> **Document excerpt**:
>>>>>
The child-resistance requirement of this Decision should cover disposable lighters, because such lighters pose a particularly high degree of risk of child misuse. A US study of 1987, ‘Harwood’s study’, demonstrated that on average 96 % of the accidents caused by children playing with lighters were due to disposable lighters. Very few accidents involved lighters other than disposable ones, namely the so-called luxury and semi-luxury lighters which are designed, manufactured and placed on the market such as to ensure a continual expected safe use over a long period of time, and which are covered by a written guarantee and benefit from an after-sales service for replacement or repair of their parts over their life time, and which are characterised by a sophisticated design using expensive material, a luxury image and a low degree of substitutability with other lighters, and a distribution in outlets in accordance with the prestige and luxury image of the brand. These results are consistent with the fact that people are likely to pay more attention to higher value lighters intended to be used for a long time period.

(15)

All lighters that resemble by any means to another object commonly recognised as appealing to or intended for use by children should be banned. This includes, but is not limited to, lighters the shape of which resembles cartoon characters, toys, guns, watches, telephones, musical instruments, vehicles, human body or parts of the human body, animals, food or beverages, or that play musical notes, or have flashing lights or moving objects or other entertaining features, usually called ‘novelty lighters’, which pose a high risk of misuse by children.

(16)

In order to facilitate the application of the child-resistance requirement by producers of lighters, it is appropriate to make reference to the relevant specifications of the European standard EN 13869:2002, so that lighters complying with the corresponding specifications of the national standards which transpose that European standard are presumed to conform to the child-resistance requirement of this Decision. With the same aim, lighters complying with the relevant rules of the non-EU countries where child-resistance requirements equivalent to those established by this Decision are in force should also be presumed to conform to the child-resistance requirement of this Decision.

(17)

The consistent and effective enforcement of the child-resistance requirement established by this Decision requires the submission by producers to the competent authorities at their request of test reports on child-resistance delivered by testing bodies accredited by the accreditation bodies which are members of international accreditation organisations or otherwise recognised by the authorities to that end or delivered by testing bodies recognised for executing this type of test by the authorities of the countries where safety requirements equivalent to those established by this Decision are applied. Lighter producers should provide on request without delay to the competent authorities established under Article 6 of the Directive 2001/95/EC all the documents needed. If the producer is unable to provide such documentation within the delay established by the competent authority, the lighters should be withdrawn from the market.
<<<<<
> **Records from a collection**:
>>>>>
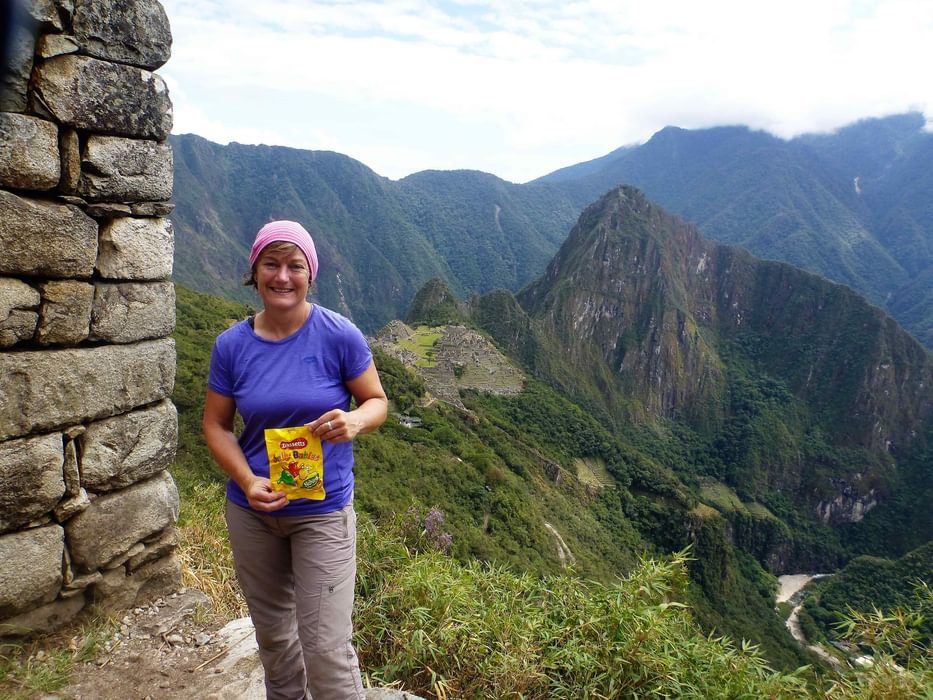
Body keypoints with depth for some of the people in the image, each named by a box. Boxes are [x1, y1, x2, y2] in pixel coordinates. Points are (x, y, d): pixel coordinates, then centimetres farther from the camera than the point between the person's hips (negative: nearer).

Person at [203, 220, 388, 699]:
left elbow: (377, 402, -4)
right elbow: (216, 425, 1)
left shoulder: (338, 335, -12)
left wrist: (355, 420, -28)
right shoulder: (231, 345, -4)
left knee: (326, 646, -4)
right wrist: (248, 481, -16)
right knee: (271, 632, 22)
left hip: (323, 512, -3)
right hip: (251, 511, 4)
<<<<<
>>>>>
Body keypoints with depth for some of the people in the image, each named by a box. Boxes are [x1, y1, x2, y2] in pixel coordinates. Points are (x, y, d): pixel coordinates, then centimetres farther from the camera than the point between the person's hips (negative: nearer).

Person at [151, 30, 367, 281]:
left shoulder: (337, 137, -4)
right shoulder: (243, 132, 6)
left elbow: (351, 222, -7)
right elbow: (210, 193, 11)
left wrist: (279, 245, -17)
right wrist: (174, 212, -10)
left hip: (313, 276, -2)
<<<<<
> **Work request A**: In the lighter safety text, what share of accidents caused by children playing with lighters did the 1987 US study attribute to disposable lighters?
> **Work request B**: List every characteristic the lighter safety text gives for luxury and semi-luxury lighters.
> **Work request C**: Write the next part of the lighter safety text, picking up after its final sentence.

> **Task answer A**: On average, 96 %.

> **Task answer B**:
- Designed, manufactured and placed on the market to ensure continual expected safe use over a long period of time
- Covered by a written guarantee
- Benefit from an after-sales service for replacement or repair of their parts over their lifetime
- A sophisticated design using expensive material
- A luxury image
- A low degree of substitutability with other lighters
- Distribution in outlets in accordance with the prestige and luxury image of the brand

> **Task answer C**:
(18)

According to Article 5(2) of Directive 2001/95/EC distributors should help to ensure compliance of the lighters they supply with the child-resistance requirement established by this Decision. In particular they should cooperate with the competent authorities by providing them on request the documentation needed to trace the origin of the lighters.

(19)

The shortest possible transition periods should be allowed for the application by producers of the measures established by this Decision, consistent with the need to prevent further accidents while taking into account technical constraints and ensuring proportionality. Transitional periods are also required for the Member States to ensure that the measures are efficiently applied, given the high volume of lighters marketed annually in the EU and the multiple distribution channels used for such marketing. Therefore, the obligation for producers to place only child-resistant lighters on the market should apply 10 months from the date of notification of this Decision while the obligation to supply only child-resistant lighters to consumers should apply one year after the entry into force of the ban on placing on the market of such lighters. Therefore, the latter obligation will be established when revising this Decision, one year after its adoption.

(20)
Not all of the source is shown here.